See all the shades of white
While it is a challenge to draw, using white objects against a white background will teach you more than almost any other drawing exercise. Drawing these from life will help you focus on their true shape and size. Working with a couple of similarly white objects will also help you learn to evaluate relative size, placement and even texture. One of the classic drawing exercises used for many years in drawing classes the world over is drawing a white bowl of eggs. Or a simple grouping of eggs on a white tablecloth. Many an art student remember this and shudders! 

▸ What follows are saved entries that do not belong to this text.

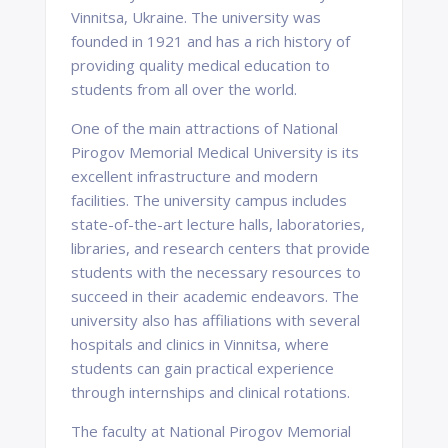
Vinnitsa, Ukraine. The university was
founded in 1921 and has a rich history of
providing quality medical education to
students from all over the world.
One of the main attractions of National
Pirogov Memorial Medical University is its
excellent infrastructure and modern
facilities. The university campus includes
state-of-the-art lecture halls, laboratories,
libraries, and research centers that provide
students with the necessary resources to
succeed in their academic endeavors. The
university also has affiliations with several
hospitals and clinics in Vinnitsa, where
students can gain practical experience
through internships and clinical rotations.
The faculty at National Pirogov Memorial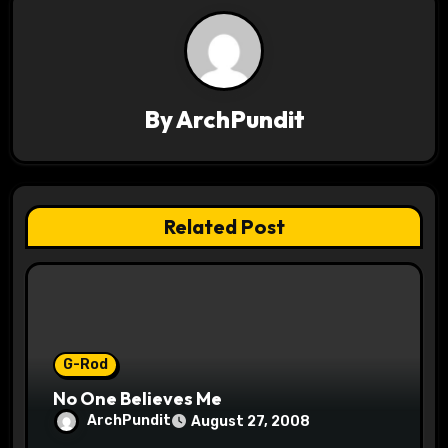
a
v
i
By
ArchPundit
g
a
t
Related Post
i
o
n
G-Rod
No One Believes Me
ArchPundit
August 27, 2008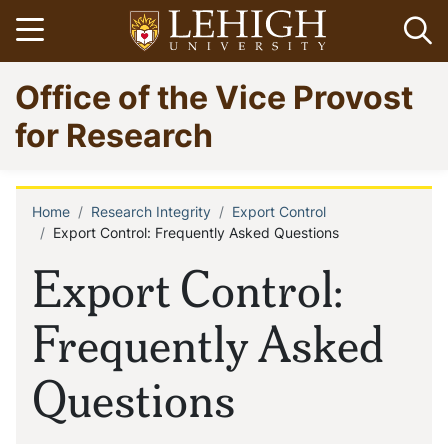
Skip
Open menu
Op
to
main
Go
Office of the Vice Provost
content
to
homepage
for Research
Home
Research Integrity
Export Control
Breadcrumb
Export Control: Frequently Asked Questions
Export Control:
Frequently Asked
Questions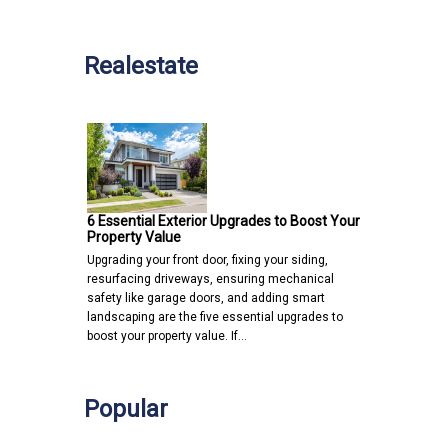
Realestate
6 Essential Exterior Upgrades to Boost Your
Property Value
Upgrading your front door, fixing your siding,
resurfacing driveways, ensuring mechanical
safety like garage doors, and adding smart
landscaping are the five essential upgrades to
boost your property value. If…
Popular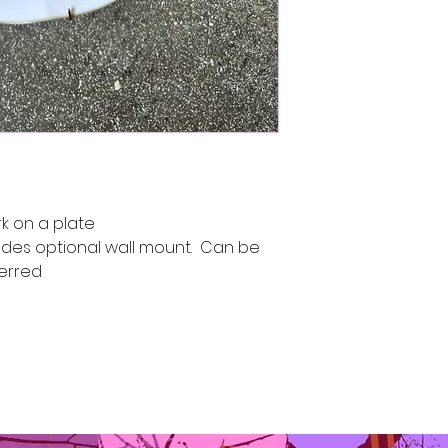
k on a plate
udes optional wall mount. Can be
ferred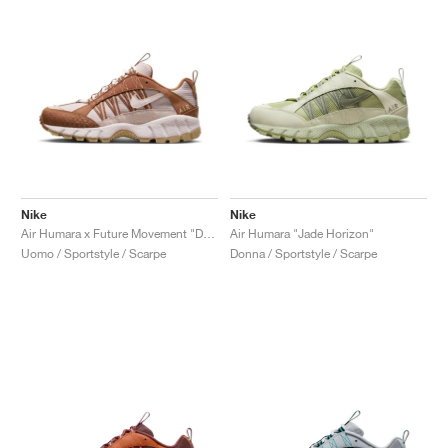
Nike
Nike
Air Humara x Future Movement "Dark Russet"
Air Humara "Jade Horizon"
Uomo / Sportstyle / Scarpe
Donna / Sportstyle / Scarpe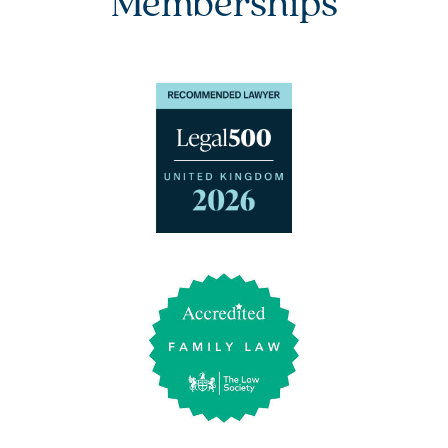
Memberships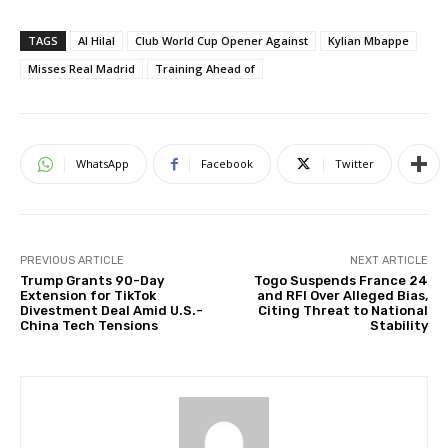
TAGS
Al Hilal
Club World Cup Opener Against
Kylian Mbappe
Misses Real Madrid
Training Ahead of
WhatsApp
Facebook
Twitter
PREVIOUS ARTICLE
NEXT ARTICLE
Trump Grants 90-Day
Togo Suspends France 24
Extension for TikTok
and RFI Over Alleged Bias,
Divestment Deal Amid U.S.-
Citing Threat to National
China Tech Tensions
Stability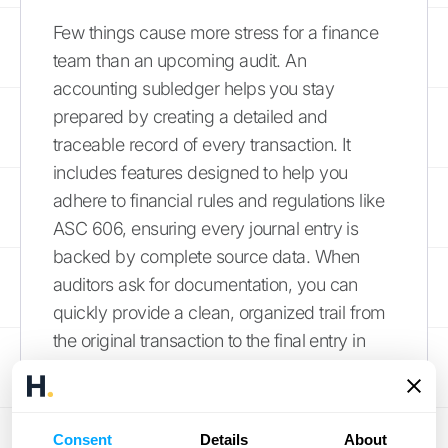
Few things cause more stress for a finance
team than an upcoming audit. An
accounting subledger helps you stay
prepared by creating a detailed and
traceable record of every transaction. It
includes features designed to help you
adhere to financial rules and regulations like
ASC 606, ensuring every journal entry is
backed by complete source data. When
auditors ask for documentation, you can
quickly provide a clean, organized trail from
the original transaction to the final entry in
your general ledger. This level of preparation
not only makes audits smoother and less
disruptive but also demonstrates a strong
Consent
Details
About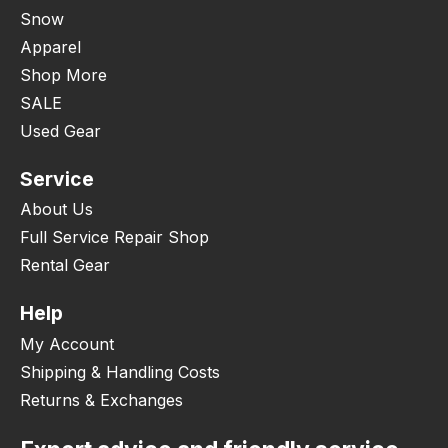
Snow
Apparel
Shop More
SALE
Used Gear
Service
About Us
Full Service Repair Shop
Rental Gear
Help
My Account
Shipping & Handling Costs
Returns & Exchanges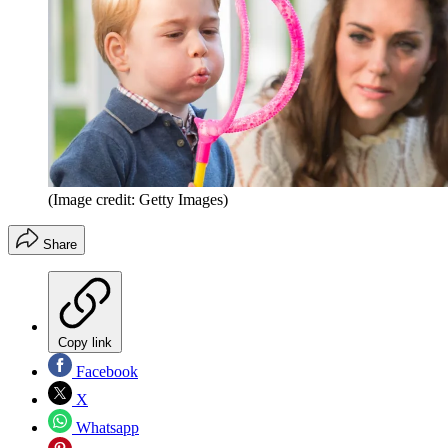
(Image credit: Getty Images)
Share
Copy link
Facebook
X
Whatsapp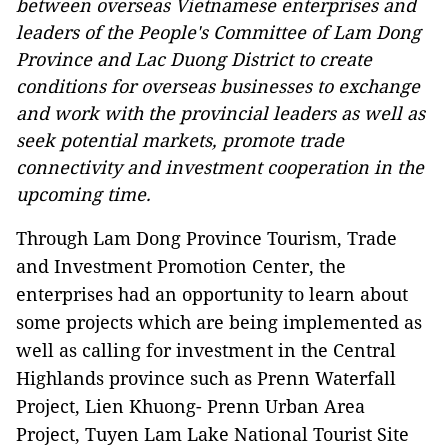
between overseas Vietnamese enterprises and
leaders of the People's Committee of Lam Dong
Province and Lac Duong District to create
conditions for overseas businesses to exchange
and work with the provincial leaders as well as
seek potential markets, promote trade
connectivity and investment cooperation in the
upcoming time.
Through Lam Dong Province Tourism, Trade
and Investment Promotion Center, the
enterprises had an opportunity to learn about
some projects which are being implemented as
well as calling for investment in the Central
Highlands province such as Prenn Waterfall
Project, Lien Khuong- Prenn Urban Area
Project, Tuyen Lam Lake National Tourist Site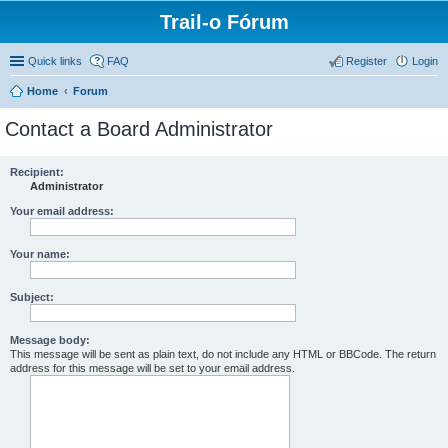
Trail-o Fórum
Quick links
FAQ
Register
Login
Home
Forum
Contact a Board Administrator
Recipient:
Administrator
Your email address:
Your name:
Subject:
Message body:
This message will be sent as plain text, do not include any HTML or BBCode. The return
address for this message will be set to your email address.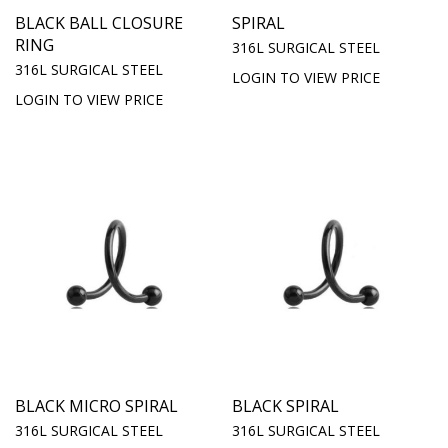
BLACK BALL CLOSURE
SPIRAL
RING
316L SURGICAL STEEL
316L SURGICAL STEEL
LOGIN TO VIEW PRICE
LOGIN TO VIEW PRICE
BLACK MICRO SPIRAL
BLACK SPIRAL
316L SURGICAL STEEL
316L SURGICAL STEEL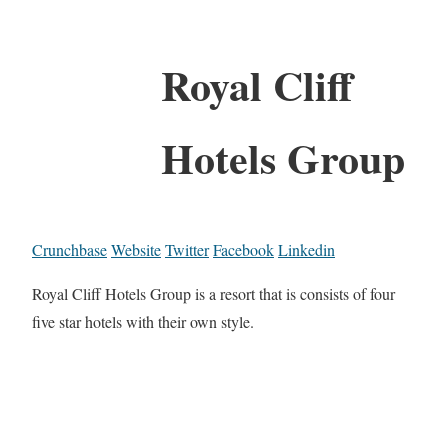
Royal Cliff
Hotels Group
Crunchbase
Website
Twitter
Facebook
Linkedin
Royal Cliff Hotels Group is a resort that is consists of four
five star hotels with their own style.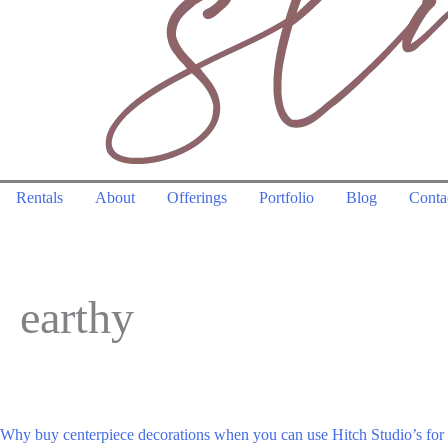
Rentals
About
Offerings
Portfolio
Blog
Conta
earthy
Why buy centerpiece decorations when you can use Hitch Studio’s fo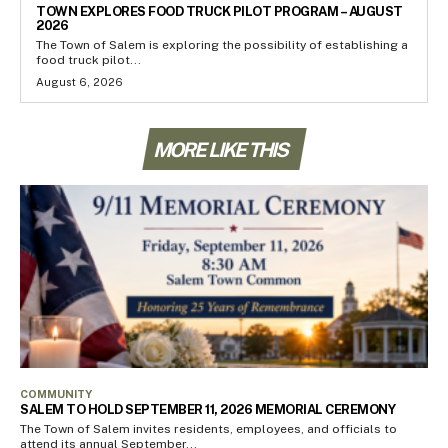
TOWN EXPLORES FOOD TRUCK PILOT PROGRAM – AUGUST
2026
The Town of Salem is exploring the possibility of establishing a
food truck pilot...
August 6, 2026
MORE LIKE THIS
COMMUNITY
SALEM TO HOLD SEPTEMBER 11, 2026 MEMORIAL CEREMONY
The Town of Salem invites residents, employees, and officials to
attend its annual September...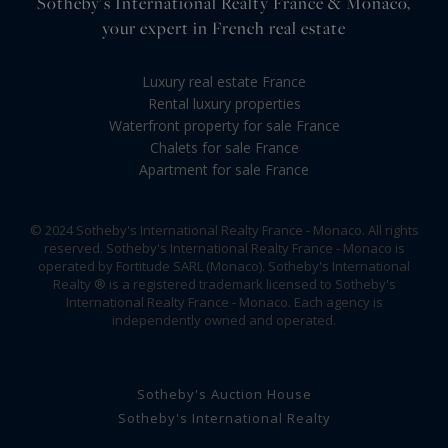
Sotheby's International Realty France & Monaco,
your expert in French real estate
Luxury real estate France
Rental luxury properties
Waterfront property for sale France
Chalets for sale France
Apartment for sale France
© 2024 Sotheby's International Realty France - Monaco. All rights
reserved. Sotheby's International Realty France - Monaco is
operated by Fortitude SARL (Monaco). Sotheby's International
Realty ® is a registered trademark licensed to Sotheby's
International Realty France - Monaco. Each agency is
independently owned and operated.
Sotheby's Auction House
Sotheby's International Realty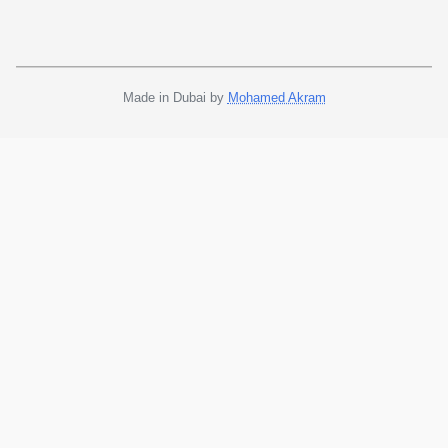
Made in Dubai by
Mohamed Akram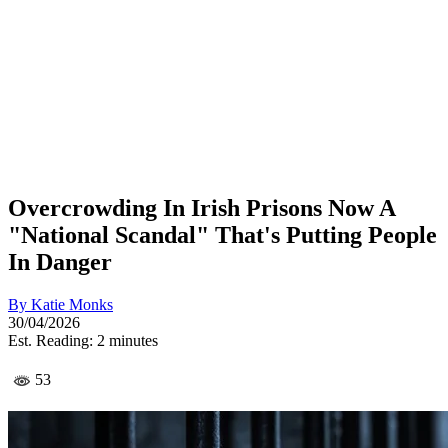
Overcrowding In Irish Prisons Now A
"National Scandal" That's Putting People
In Danger
By
Katie Monks
30/04/2026
Est. Reading: 2 minutes
53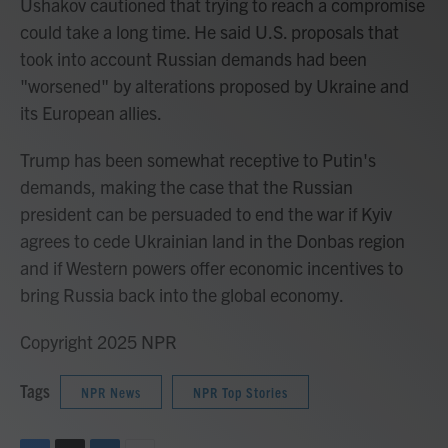
Ushakov cautioned that trying to reach a compromise
could take a long time. He said U.S. proposals that
took into account Russian demands had been
"worsened" by alterations proposed by Ukraine and
its European allies.
Trump has been somewhat receptive to Putin's
demands, making the case that the Russian
president can be persuaded to end the war if Kyiv
agrees to cede Ukrainian land in the Donbas region
and if Western powers offer economic incentives to
bring Russia back into the global economy.
Copyright 2025 NPR
Tags
NPR News
NPR Top Stories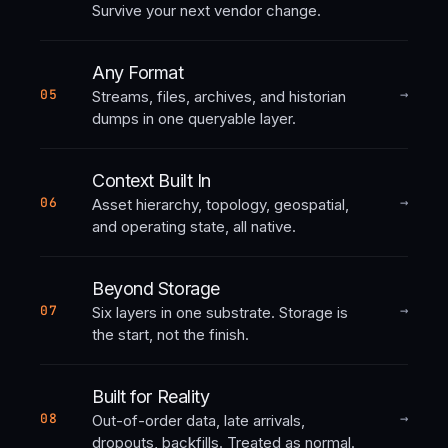
Survive your next vendor change.
Any Format
→
05
Streams, files, archives, and historian
dumps in one queryable layer.
Context Built In
→
06
Asset hierarchy, topology, geospatial,
and operating state, all native.
Beyond Storage
→
07
Six layers in one substrate. Storage is
the start, not the finish.
Built for Reality
→
08
Out-of-order data, late arrivals,
dropouts, backfills. Treated as normal.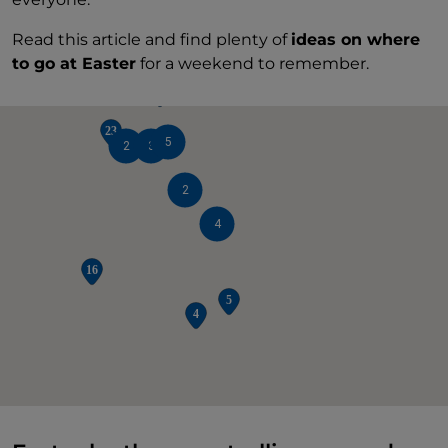
Read this article and find plenty of
ideas on where
2
3
to go at Easter
for a weekend to remember.
5
2
3
2
4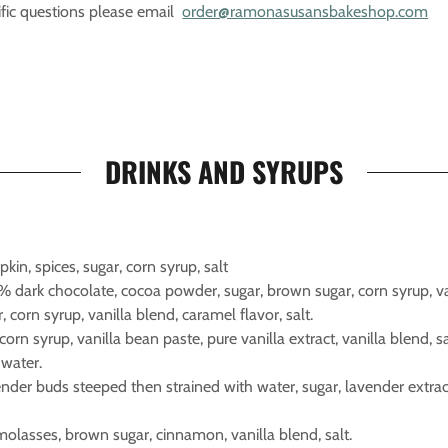
fic questions please email
order@ramonasusansbakeshop.com
DRINKS AND SYRUPS
pkin, spices, sugar, corn syrup, salt
% dark chocolate, cocoa powder, sugar, brown sugar, corn syrup, van
r, corn syrup, vanilla blend, caramel flavor, salt.
 corn syrup, vanilla bean paste, pure vanilla extract, vanilla blend, sa
 water.
ender buds steeped then strained with water, sugar, lavender extrac
olasses, brown sugar, cinnamon, vanilla blend, salt.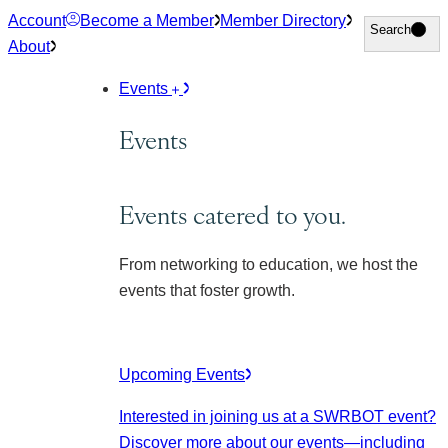
Skip
Account
Become a Member
Member Directory
Search
Search
to
About
content
Events
Events
Events catered to you.
From networking to education, we host the
events that foster growth.
Upcoming Events
Interested in joining us at a SWRBOT event?
Discover more about our events
—including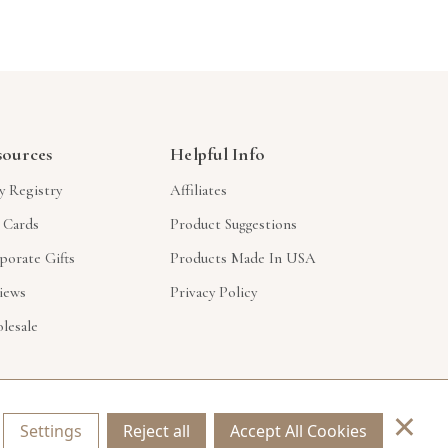
sources
Helpful Info
y Registry
Affiliates
t Cards
Product Suggestions
porate Gifts
Products Made In USA
iews
Privacy Policy
lesale
×
Settings
Reject all
Accept All Cookies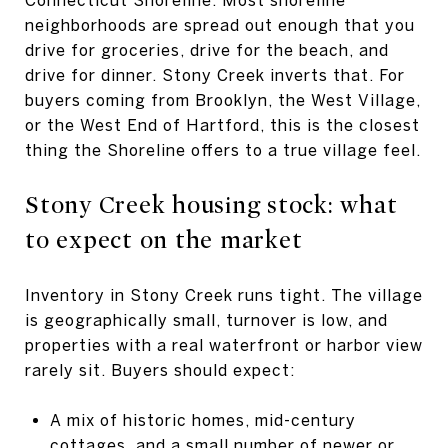
neighborhoods are spread out enough that you
drive for groceries, drive for the beach, and
drive for dinner. Stony Creek inverts that. For
buyers coming from Brooklyn, the West Village,
or the West End of Hartford, this is the closest
thing the Shoreline offers to a true village feel.
Stony Creek housing stock: what
to expect on the market
Inventory in Stony Creek runs tight. The village
is geographically small, turnover is low, and
properties with a real waterfront or harbor view
rarely sit. Buyers should expect:
A mix of historic homes, mid-century
cottages, and a small number of newer or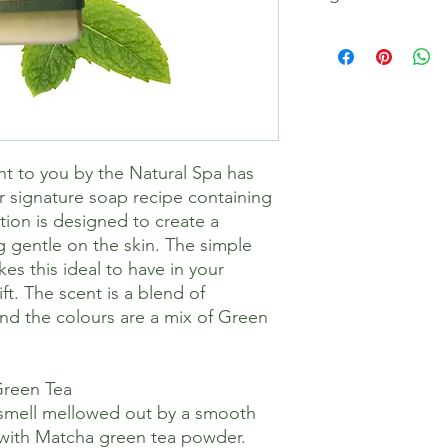
Sodium Olivate, So
butterate, Sodium S
Sodium Castorate, Gl
Lavandula Angustifoli
(Peppermint) Oil, Lin
Camellia Sinensis Leaf
Limonene, Geraniol
ht to you by the Natural Spa has
r signature soap recipe containing
ation is designed to create a
g gentle on the skin. The simple
es this ideal to have in your
ft. The scent is a blend of
d the colours are a mix of Green
Green Tea
 smell mellowed out by a smooth
 with Matcha green tea powder.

Simple shapes are not simple
Also by drawing white you are not deceived by differences in color intensity nor distracted by pattern. When you are first learning to draw ( and even after if you are honest) you will find different colors will catch your eye first or distract you from other objects around it. This is natural. We all have our own color preferences and sometimes dislikes. When you are using a monochrome media, like graphite, interpreting these colors into a value rich drawing can be both rewarding and a little confusing. Learning to judge which red is brighter, lighter or should be more value rich then the mustard yellow or purple can lead to really exciting drawing. Learning to focus also on the contour shading of an object, seeing the small value changes in a solidly colored object will help you draw that Chinese vase so it looks real, round and almost popping off the page instead of like a flat cutout.

Where are the edges?
To draw well, whether it is hyper-realistic or fantasy, abstract or cartooned, you need to understand the difference between cast shadows and contour shadow. You can read all you want. You can copy master drawings, use photographs, but until you do it yourself, from life learning to make your own judgments, you will not really experience the whole joy and freedom of drawing.


Learning the technical side of the art is freeing. Just as learning the scales when learning to play an instrument gives you the muscle memory to move with the rhythm of the song learning to see the contour shading frees you to draw what you see accurately. This makes it easier to manipulate objects when you want to. Understanding them helps you turn them inside out and create believable imaginary objects.